Saved data entries:
_ _ _

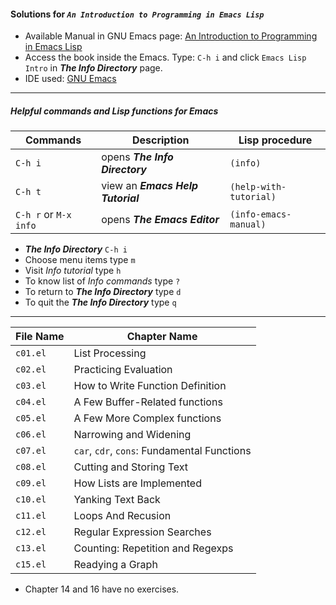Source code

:#### Solutions for _**`An Introduction to Programming in Emacs Lisp`**_ 

- Available Manual in GNU Emacs page: [An Introduction to Programming in Emacs Lisp](https://www.gnu.org/software/emacs/manual/eintr.html)
- Access the book inside the Emacs. Type: `C-h i` and click `Emacs Lisp Intro` in _**The Info Directory**_ page.
- IDE used: [GNU Emacs](https://www.gnu.org/software/emacs/emacs.html)

__ __ __ __

##### Helpful commands and Lisp functions for Emacs 
| Commands 		       | Description 				                     		     | Lisp procedure 	       |  
|----------------------|-------------------------------------------------------------|-------------------------|	
| `C-h i` 		       | opens _**The Info Directory**_								 |`(info)`			       |
| `C-h t` 		       | view an _**Emacs Help Tutorial**_							 |`(help-with-tutorial)`   |	
| `C-h r` or `M-x info`| opens _**The Emacs Editor**_								 |`(info-emacs-manual)`    |

-  _**The Info Directory**_ `C-h i` 
- Choose menu items type `m`
- Visit *Info tutorial* type `h`
- To know list of *Info commands* type `?`
- To return to _**The Info Directory**_ type `d`
- To quit the _**The Info Directory**_  type `q`

__ __ __ __


| File Name		  | Chapter Name				                     		 
|-----------------|------------------------------------------------|
| `c01.el` 		  |	List Processing					 			   |
| `c02.el`		  |	Practicing Evaluation					 	   |
| `c03.el` 		  | How to Write Function Definition               |
| `c04.el` 		  | A Few Buffer-Related functions 				   |
| `c05.el`        | A Few More Complex functions  				   | 
| `c06.el`	      | Narrowing and Widening                         |
| `c07.el`		  | `car`, `cdr`, `cons`: Fundamental Functions    |
| `c08.el`	      | Cutting and Storing Text 					   |
| `c09.el`        | How Lists are Implemented 					   |
| `c10.el`        | Yanking Text Back							   |
| `c11.el`	      | Loops And Recusion 						       |
| `c12.el`	      | Regular Expression Searches					   |
| `c13.el`		  | Counting: Repetition and Regexps	 		   |
| `c15.el`        | Readying a Graph							   |

- Chapter 14 and 16 have no exercises.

_ _ _

• **What to work on**: Copy the data above word for word, leaving out the pictures.

• **Response to this task**:
Source code

:#### Solutions for _**`An Introduction to Programming in Emacs Lisp`**_ 

- Available Manual in GNU Emacs page: [An Introduction to Programming in Emacs Lisp](https://www.gnu.org/software/emacs/manual/eintr.html)
- Access the book inside the Emacs. Type: `C-h i` and click `Emacs Lisp Intro` in _**The Info Directory**_ page.
- IDE used: [GNU Emacs](https://www.gnu.org/software/emacs/emacs.html)

__ __ __ __

##### Helpful commands and Lisp functions for Emacs 
| Commands 		       | Description 				                     		     | Lisp procedure 	       |  
|----------------------|-------------------------------------------------------------|-------------------------|	
| `C-h i` 		       | opens _**The Info Directory**_								 |`(info)`			       |
| `C-h t` 		       | view an _**Emacs Help Tutorial**_							 |`(help-with-tutorial)`   |	
| `C-h r` or `M-x info`| opens _**The Emacs Editor**_								 |`(info-emacs-manual)`    |

-  _**The Info Directory**_ `C-h i` 
- Choose menu items type `m`
- Visit *Info tutorial* type `h`
- To know list of *Info commands* type `?`
- To return to _**The Info Directory**_ type `d`
- To quit the _**The Info Directory**_  type `q`

__ __ __ __


| File Name		  | Chapter Name				                     		 
|-----------------|------------------------------------------------|
| `c01.el` 		  |	List Processing					 			   |
| `c02.el`		  |	Practicing Evaluation					 	   |
| `c03.el` 		  | How to Write Function Definition               |
| `c04.el` 		  | A Few Buffer-Related functions 				   |
| `c05.el`        | A Few More Complex functions  				   | 
| `c06.el`	      | Narrowing and Widening                         |
| `c07.el`		  | `car`, `cdr`, `cons`: Fundamental Functions    |
| `c08.el`	      | Cutting and Storing Text 					   |
| `c09.el`        | How Lists are Implemented 					   |
| `c10.el`        | Yanking Text Back							   |
| `c11.el`	      | Loops And Recusion 						       |
| `c12.el`	      | Regular Expression Searches					   |
| `c13.el`		  | Counting: Repetition and Regexps	 		   |
| `c15.el`        | Readying a Graph							   |

- Chapter 14 and 16 have no exercises.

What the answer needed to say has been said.